■ **About this task**
Reproduce every line of the records below verbatim, omitting the pictures.

■ **Material for this task**
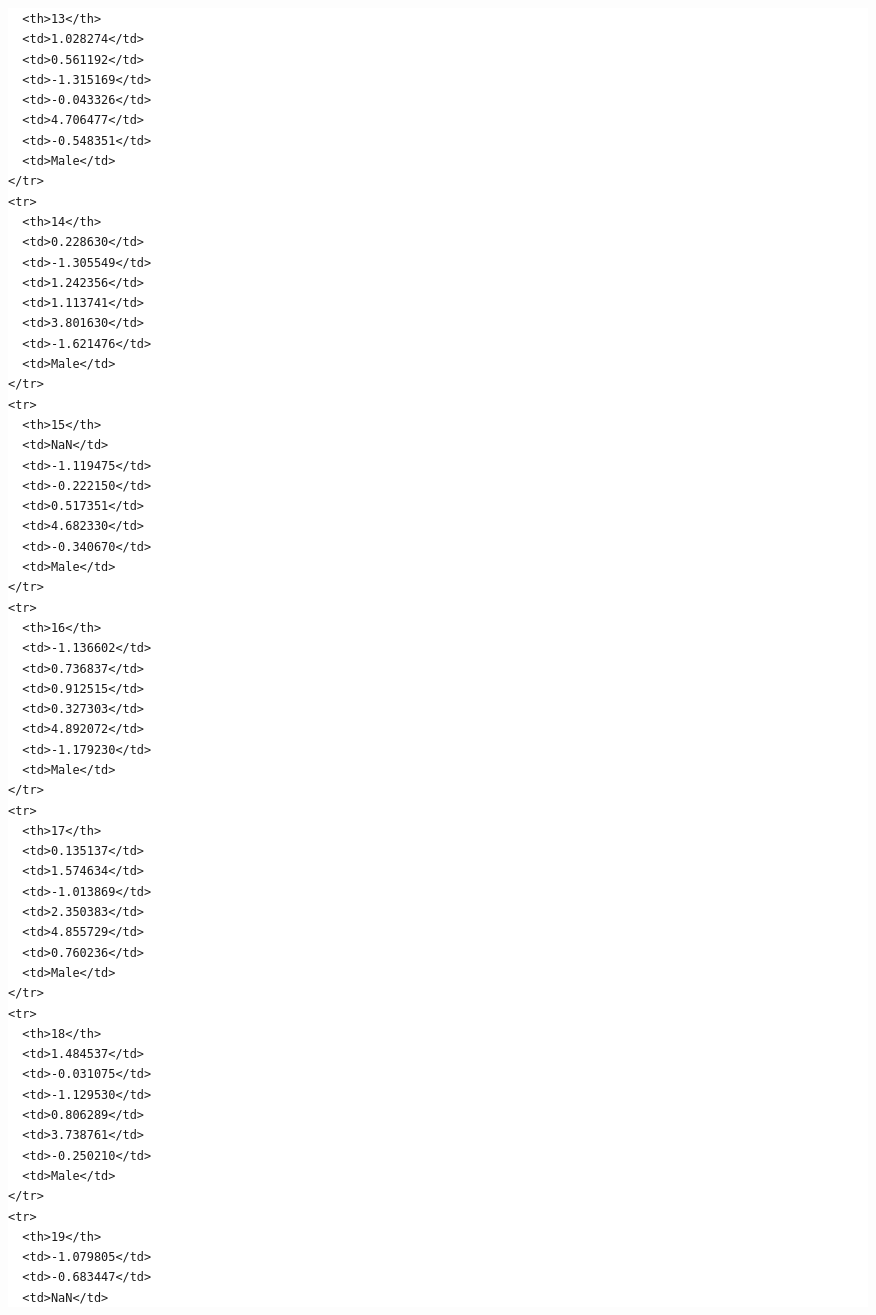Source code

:       <th>13</th>
      <td>1.028274</td>
      <td>0.561192</td>
      <td>-1.315169</td>
      <td>-0.043326</td>
      <td>4.706477</td>
      <td>-0.548351</td>
      <td>Male</td>
    </tr>
    <tr>
      <th>14</th>
      <td>0.228630</td>
      <td>-1.305549</td>
      <td>1.242356</td>
      <td>1.113741</td>
      <td>3.801630</td>
      <td>-1.621476</td>
      <td>Male</td>
    </tr>
    <tr>
      <th>15</th>
      <td>NaN</td>
      <td>-1.119475</td>
      <td>-0.222150</td>
      <td>0.517351</td>
      <td>4.682330</td>
      <td>-0.340670</td>
      <td>Male</td>
    </tr>
    <tr>
      <th>16</th>
      <td>-1.136602</td>
      <td>0.736837</td>
      <td>0.912515</td>
      <td>0.327303</td>
      <td>4.892072</td>
      <td>-1.179230</td>
      <td>Male</td>
    </tr>
    <tr>
      <th>17</th>
      <td>0.135137</td>
      <td>1.574634</td>
      <td>-1.013869</td>
      <td>2.350383</td>
      <td>4.855729</td>
      <td>0.760236</td>
      <td>Male</td>
    </tr>
    <tr>
      <th>18</th>
      <td>1.484537</td>
      <td>-0.031075</td>
      <td>-1.129530</td>
      <td>0.806289</td>
      <td>3.738761</td>
      <td>-0.250210</td>
      <td>Male</td>
    </tr>
    <tr>
      <th>19</th>
      <td>-1.079805</td>
      <td>-0.683447</td>
      <td>NaN</td>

■ **Solution for this problem**
Source code

:       <th>13</th>
      <td>1.028274</td>
      <td>0.561192</td>
      <td>-1.315169</td>
      <td>-0.043326</td>
      <td>4.706477</td>
      <td>-0.548351</td>
      <td>Male</td>
    </tr>
    <tr>
      <th>14</th>
      <td>0.228630</td>
      <td>-1.305549</td>
      <td>1.242356</td>
      <td>1.113741</td>
      <td>3.801630</td>
      <td>-1.621476</td>
      <td>Male</td>
    </tr>
    <tr>
      <th>15</th>
      <td>NaN</td>
      <td>-1.119475</td>
      <td>-0.222150</td>
      <td>0.517351</td>
      <td>4.682330</td>
      <td>-0.340670</td>
      <td>Male</td>
    </tr>
    <tr>
      <th>16</th>
      <td>-1.136602</td>
      <td>0.736837</td>
      <td>0.912515</td>
      <td>0.327303</td>
      <td>4.892072</td>
      <td>-1.179230</td>
      <td>Male</td>
    </tr>
    <tr>
      <th>17</th>
      <td>0.135137</td>
      <td>1.574634</td>
      <td>-1.013869</td>
      <td>2.350383</td>
      <td>4.855729</td>
      <td>0.760236</td>
      <td>Male</td>
    </tr>
    <tr>
      <th>18</th>
      <td>1.484537</td>
      <td>-0.031075</td>
      <td>-1.129530</td>
      <td>0.806289</td>
      <td>3.738761</td>
      <td>-0.250210</td>
      <td>Male</td>
    </tr>
    <tr>
      <th>19</th>
      <td>-1.079805</td>
      <td>-0.683447</td>
      <td>NaN</td>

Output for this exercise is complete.